▶ GOAL OF THE EXERCISE: Write out all the records exactly, and keep any images out.

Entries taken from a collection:
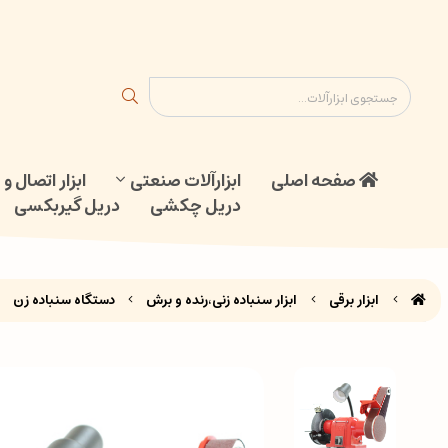
ابزار اتصال و جوش
دریل گیربکسی
نقشه سایت
تماس با ما
صفحه اصلی
ابزارآلات صنعتی
ابزار اتصال 
دریل چکشی
دریل گیربکسی
ابزار برقی
ابزار سنباده زنی،رنده و برش
دستگاه سنباده زن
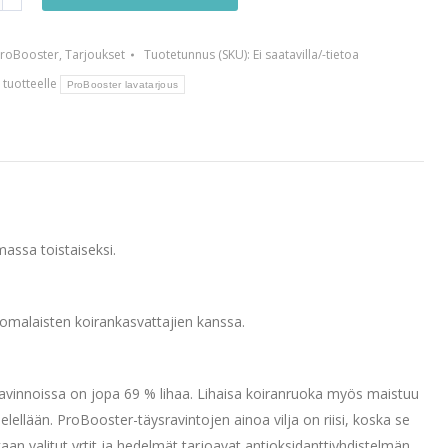
us
roBooster
,
Tarjoukset
Tuotetunnus (SKU):
Ei saatavilla/-tietoa
 tuotteelle
ProBooster lavatarjous
massa toistaiseksi.
uomalaisten koirankasvattajien kanssa.
ravinnoissa on jopa 69 % lihaa. Lihaisa koiranruoka myös maistuu
ielellään. ProBooster-täysravintojen ainoa vilja on riisi, koska se
kaan valitut yrtit ja hedelmät tarjoavat antioksidanttiyhdistelmän,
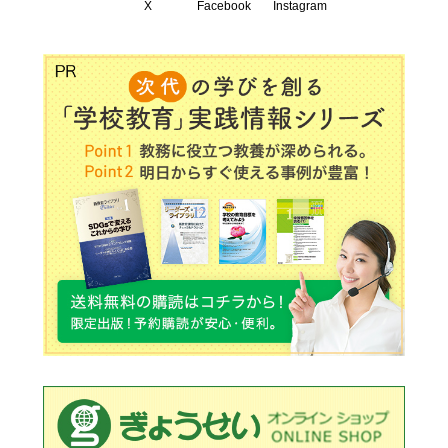
X
Facebook
Instagram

▶ SOLUTION:
ابزار اتصال و جوش
دریل گیربکسی
نقشه سایت
تماس با ما
صفحه اصلی
ابزارآلات صنعتی
ابزار اتصال 
دریل چکشی
دریل گیربکسی
ابزار برقی
ابزار سنباده زنی،رنده و برش
دستگاه سنباده زن
us
roBooster
,
Tarjoukset
Tuotetunnus (SKU):
Ei saatavilla/-tietoa
 tuotteelle
ProBooster lavatarjous
massa toistaiseksi.
uomalaisten koirankasvattajien kanssa.
ravinnoissa on jopa 69 % lihaa. Lihaisa koiranruoka myös maistuu
ielellään. ProBooster-täysravintojen ainoa vilja on riisi, koska se
kaan valitut yrtit ja hedelmät tarjoavat antioksidanttiyhdistelmän,
X
Facebook
Instagram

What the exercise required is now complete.